Experience of playing in Australia will help in Ashes, feels Burns


England opener Rory Burns has said that he is prepared for Ashes inauguration and the experience of playing grade cricket in Australia will hold him in good stead for the five-Test series starting next month.

A core of England’s squad, including Burns, captain Joe Root, Jimmy Anderson and Ben Stokes touched down in Brisbane this week and is currently serving three days of confinement to their hotel rooms before they can undertake training at the Gold Coast’s Metricon Stadium. The rest of England’s squad will fly in after the T20 World Cup in preparation for the first Ashes Test at the Gabba on December 8.

While this is Burns’s first Test campaign in Australia, he did spend a summer playing alongside Travis Head at Tea Tree Gully in Adelaide in 2012/13. The following season, he moved to Sydney to play for Randwick Petersham — where he became the first from that club to strike a ton in a T20 match — and then spent a third summer with St George’s in 2015/16.

“The majority of places that I’ve toured in my career so far with England, I actually haven’t been to before, so it’s obviously nice that I’ve been here. I’ve got some experience of conditions out here and plans can start being formulated a fraction earlier,” Burns was quoted as saying by cricket.com.au.

“But it all depends where you go – I’ve never been to Brisbane before, so wickets and surfaces change dependent on where you are. So it’s good to have some experience in Australia, but I’m trying not to formulate too many opinions off of just that,” he added.

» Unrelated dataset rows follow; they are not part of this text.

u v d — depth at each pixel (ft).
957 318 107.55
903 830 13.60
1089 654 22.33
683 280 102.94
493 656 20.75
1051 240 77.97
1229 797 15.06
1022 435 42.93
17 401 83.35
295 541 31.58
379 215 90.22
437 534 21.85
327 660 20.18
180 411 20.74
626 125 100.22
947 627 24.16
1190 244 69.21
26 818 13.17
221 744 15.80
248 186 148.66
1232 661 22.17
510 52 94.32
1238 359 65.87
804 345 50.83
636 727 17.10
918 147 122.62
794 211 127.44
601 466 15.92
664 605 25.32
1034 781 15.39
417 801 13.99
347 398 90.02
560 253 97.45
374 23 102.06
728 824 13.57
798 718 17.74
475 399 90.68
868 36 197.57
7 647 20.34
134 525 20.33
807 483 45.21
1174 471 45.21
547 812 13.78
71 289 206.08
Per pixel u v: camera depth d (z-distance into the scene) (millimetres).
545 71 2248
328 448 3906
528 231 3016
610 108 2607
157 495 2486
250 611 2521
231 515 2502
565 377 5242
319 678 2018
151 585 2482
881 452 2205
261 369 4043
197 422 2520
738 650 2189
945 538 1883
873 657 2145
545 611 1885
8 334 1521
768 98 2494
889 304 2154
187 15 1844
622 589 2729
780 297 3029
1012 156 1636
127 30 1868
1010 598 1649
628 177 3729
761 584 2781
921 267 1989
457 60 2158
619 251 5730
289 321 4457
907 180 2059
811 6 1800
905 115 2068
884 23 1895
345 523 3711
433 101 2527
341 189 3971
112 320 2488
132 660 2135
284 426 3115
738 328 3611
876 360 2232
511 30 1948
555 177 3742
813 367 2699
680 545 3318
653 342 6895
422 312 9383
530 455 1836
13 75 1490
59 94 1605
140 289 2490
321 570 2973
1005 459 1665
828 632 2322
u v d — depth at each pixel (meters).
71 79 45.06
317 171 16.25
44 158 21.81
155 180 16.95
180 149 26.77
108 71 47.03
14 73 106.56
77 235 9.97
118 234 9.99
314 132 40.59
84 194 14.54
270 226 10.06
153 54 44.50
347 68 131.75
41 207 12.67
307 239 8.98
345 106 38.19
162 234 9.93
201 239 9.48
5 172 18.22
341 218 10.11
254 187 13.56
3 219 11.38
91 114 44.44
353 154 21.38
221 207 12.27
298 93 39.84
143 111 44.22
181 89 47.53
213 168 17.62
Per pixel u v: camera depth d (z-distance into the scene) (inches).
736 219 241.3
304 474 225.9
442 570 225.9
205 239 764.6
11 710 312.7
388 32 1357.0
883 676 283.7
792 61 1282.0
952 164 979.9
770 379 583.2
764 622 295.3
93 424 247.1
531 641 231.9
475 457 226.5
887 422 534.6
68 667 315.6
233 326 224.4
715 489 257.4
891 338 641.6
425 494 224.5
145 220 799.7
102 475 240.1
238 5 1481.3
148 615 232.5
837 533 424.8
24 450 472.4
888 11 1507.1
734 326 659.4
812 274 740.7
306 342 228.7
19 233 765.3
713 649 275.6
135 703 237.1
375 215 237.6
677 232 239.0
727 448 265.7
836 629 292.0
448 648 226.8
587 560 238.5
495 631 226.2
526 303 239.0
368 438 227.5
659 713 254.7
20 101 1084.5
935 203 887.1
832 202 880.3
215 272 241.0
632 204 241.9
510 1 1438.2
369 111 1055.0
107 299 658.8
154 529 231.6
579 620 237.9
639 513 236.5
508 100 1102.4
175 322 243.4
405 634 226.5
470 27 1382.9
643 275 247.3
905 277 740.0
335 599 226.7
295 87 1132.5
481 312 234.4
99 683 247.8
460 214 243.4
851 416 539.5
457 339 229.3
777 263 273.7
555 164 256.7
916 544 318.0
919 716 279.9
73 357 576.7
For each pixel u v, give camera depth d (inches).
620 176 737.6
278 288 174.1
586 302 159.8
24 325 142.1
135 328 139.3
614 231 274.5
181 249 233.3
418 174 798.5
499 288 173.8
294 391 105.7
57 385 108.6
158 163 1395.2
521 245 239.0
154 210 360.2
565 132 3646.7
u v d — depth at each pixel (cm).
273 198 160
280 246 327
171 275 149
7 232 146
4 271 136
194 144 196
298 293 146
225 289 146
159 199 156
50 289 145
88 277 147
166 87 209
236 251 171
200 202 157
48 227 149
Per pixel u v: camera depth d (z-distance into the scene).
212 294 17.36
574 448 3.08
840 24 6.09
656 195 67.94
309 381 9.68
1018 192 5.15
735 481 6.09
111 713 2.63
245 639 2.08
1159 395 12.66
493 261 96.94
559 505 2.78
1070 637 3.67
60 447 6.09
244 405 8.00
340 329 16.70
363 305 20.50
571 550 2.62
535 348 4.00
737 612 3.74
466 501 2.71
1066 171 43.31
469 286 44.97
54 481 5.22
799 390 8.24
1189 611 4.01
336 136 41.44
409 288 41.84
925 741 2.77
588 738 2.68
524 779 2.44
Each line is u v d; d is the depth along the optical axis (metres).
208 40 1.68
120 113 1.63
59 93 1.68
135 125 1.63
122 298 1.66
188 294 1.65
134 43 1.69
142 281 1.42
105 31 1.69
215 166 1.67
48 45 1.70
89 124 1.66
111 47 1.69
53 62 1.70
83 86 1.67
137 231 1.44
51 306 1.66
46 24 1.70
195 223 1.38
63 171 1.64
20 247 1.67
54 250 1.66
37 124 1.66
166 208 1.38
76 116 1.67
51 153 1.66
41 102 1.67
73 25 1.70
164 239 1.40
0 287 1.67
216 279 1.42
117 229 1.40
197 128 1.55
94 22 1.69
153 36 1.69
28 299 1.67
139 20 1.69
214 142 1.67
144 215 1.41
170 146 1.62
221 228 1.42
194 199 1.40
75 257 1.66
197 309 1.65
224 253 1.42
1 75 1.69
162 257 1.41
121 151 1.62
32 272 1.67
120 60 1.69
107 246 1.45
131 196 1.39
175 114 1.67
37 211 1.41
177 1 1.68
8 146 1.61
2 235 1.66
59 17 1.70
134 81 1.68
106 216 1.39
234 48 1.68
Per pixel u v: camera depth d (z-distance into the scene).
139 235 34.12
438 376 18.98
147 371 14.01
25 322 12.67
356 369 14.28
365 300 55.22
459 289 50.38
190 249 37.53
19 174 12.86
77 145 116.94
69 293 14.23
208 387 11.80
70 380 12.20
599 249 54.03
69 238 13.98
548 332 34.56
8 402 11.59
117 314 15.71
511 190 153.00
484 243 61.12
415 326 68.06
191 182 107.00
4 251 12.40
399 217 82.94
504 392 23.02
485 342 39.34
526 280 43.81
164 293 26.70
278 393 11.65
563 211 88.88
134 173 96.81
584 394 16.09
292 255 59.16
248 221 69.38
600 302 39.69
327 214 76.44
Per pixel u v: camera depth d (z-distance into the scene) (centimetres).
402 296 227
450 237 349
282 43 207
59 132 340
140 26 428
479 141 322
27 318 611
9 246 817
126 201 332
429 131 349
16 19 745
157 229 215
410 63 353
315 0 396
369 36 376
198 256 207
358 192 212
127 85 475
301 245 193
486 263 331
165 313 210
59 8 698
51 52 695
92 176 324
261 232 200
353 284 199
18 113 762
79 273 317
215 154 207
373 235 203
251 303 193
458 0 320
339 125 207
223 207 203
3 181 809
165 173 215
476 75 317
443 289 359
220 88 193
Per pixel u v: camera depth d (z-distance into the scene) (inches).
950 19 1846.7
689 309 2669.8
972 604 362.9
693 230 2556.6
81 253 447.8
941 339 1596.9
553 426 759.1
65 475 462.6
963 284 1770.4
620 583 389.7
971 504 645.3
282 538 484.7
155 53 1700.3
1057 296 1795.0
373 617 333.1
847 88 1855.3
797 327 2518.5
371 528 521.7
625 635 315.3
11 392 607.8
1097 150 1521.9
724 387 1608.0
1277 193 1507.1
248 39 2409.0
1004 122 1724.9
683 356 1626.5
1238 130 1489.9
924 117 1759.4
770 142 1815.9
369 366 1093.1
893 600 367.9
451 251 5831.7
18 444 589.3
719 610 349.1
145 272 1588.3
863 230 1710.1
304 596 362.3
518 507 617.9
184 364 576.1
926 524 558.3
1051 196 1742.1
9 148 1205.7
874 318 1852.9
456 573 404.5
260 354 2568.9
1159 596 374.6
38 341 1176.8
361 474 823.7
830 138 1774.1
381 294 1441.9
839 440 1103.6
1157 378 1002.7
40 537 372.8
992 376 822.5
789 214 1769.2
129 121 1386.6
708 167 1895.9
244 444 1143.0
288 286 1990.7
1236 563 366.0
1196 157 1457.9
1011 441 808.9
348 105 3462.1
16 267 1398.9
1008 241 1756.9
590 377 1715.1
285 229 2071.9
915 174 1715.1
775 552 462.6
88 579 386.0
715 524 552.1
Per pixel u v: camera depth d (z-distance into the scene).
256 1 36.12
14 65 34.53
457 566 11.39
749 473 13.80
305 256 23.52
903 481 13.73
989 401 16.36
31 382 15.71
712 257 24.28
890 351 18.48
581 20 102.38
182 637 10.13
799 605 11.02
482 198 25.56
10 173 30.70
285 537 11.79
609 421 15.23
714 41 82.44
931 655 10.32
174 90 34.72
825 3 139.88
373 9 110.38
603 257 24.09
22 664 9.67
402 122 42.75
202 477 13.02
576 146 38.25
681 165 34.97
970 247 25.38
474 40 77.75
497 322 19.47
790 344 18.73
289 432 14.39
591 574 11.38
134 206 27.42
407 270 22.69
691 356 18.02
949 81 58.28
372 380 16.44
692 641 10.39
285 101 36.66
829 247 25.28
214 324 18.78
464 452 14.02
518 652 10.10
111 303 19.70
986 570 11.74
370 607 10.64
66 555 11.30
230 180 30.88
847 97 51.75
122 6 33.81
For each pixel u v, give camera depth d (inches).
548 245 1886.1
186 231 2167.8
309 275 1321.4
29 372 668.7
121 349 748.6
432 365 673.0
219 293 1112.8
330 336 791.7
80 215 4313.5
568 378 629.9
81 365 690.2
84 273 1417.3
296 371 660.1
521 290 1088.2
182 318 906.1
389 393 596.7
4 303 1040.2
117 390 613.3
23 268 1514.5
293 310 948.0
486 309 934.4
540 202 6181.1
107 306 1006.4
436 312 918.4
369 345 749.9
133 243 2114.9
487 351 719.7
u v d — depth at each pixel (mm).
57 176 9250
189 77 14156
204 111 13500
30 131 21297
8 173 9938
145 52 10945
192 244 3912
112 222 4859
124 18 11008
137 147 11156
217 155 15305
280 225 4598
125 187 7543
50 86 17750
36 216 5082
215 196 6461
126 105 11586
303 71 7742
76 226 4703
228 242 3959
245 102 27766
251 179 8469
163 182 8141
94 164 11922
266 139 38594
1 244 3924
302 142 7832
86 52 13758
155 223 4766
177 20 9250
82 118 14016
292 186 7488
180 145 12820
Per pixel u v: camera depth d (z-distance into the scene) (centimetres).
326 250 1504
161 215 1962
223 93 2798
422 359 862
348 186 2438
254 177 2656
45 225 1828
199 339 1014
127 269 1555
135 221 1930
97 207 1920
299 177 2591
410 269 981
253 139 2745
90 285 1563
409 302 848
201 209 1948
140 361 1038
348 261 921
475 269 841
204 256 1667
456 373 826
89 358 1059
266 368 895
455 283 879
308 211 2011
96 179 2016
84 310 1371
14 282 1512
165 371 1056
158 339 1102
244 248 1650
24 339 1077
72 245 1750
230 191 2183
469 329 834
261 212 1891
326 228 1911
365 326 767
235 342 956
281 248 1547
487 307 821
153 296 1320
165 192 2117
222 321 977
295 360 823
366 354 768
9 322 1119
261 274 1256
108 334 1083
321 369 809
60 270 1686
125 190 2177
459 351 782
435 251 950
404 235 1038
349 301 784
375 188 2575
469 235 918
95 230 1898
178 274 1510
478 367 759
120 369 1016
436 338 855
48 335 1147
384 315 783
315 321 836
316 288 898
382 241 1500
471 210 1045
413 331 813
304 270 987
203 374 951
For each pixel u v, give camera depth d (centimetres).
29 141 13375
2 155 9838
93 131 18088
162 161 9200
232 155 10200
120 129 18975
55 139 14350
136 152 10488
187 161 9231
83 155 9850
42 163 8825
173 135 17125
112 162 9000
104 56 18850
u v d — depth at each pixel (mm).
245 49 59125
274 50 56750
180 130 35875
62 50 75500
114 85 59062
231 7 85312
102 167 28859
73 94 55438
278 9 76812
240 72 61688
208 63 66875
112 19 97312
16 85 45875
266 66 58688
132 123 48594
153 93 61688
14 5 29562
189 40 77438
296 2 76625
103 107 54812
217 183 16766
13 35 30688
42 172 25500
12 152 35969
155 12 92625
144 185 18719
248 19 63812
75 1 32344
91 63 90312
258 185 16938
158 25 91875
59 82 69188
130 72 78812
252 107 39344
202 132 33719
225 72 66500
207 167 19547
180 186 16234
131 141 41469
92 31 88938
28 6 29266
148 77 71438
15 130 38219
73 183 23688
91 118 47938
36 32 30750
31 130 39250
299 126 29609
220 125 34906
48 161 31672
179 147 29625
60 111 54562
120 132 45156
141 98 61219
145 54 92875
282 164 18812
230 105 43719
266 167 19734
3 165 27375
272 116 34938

The 31-year old Burns, who averaged 39 in the last Ashes series and registered a career high 133, said he hoped to use the conditions and experience of facing the likes of Pat Cummins, Josh Hazlewood and Nathan Lyon to his advantage.

“I’ve been able to see them, I’ve been able to play against them before, I’ve got a good picture of how they operate so that allows me to put my best sort of plan together and prep for them.

“It’s obviously a very good bowling attack (and) they’re very good operators. They don’t give you a lot of bad stuff, they’re pretty relentless when they get it right, and they obviously bowl at a good pace,” the opener said.

“Top-order batting is always about knowing where your off-stump is and out here you’re expecting more bounce. I haven’t been able to get (my) feet on deck and have any throws or anything yet, but obviously I’m looking forward to getting out there (to) start training and practicing and putting that plan together to get my get my prep right leading into those Test matches,” he added.

Eighteen of Burns’ 29 Tests have been at home, but he pointed to an 84 in his only Test in South Africa as indicative of his technique being adaptable to Australian conditions.

“The first Test in South Africa was probably the quickest, bounciest wicket that I’ve played on in my career, so (those conditions) suit my skill set a bit more,” he said.

“The conditions we get at home are often seam-friendly so out here, with the Kookaburra (ball), that initial stage is obviously very important. But there are times where it can be difficult for bowlers as well if you get it right.

“So it’s just about being able to adapt to those conditions and absorb some pressure if you need to and try and reapply when you can,” he added.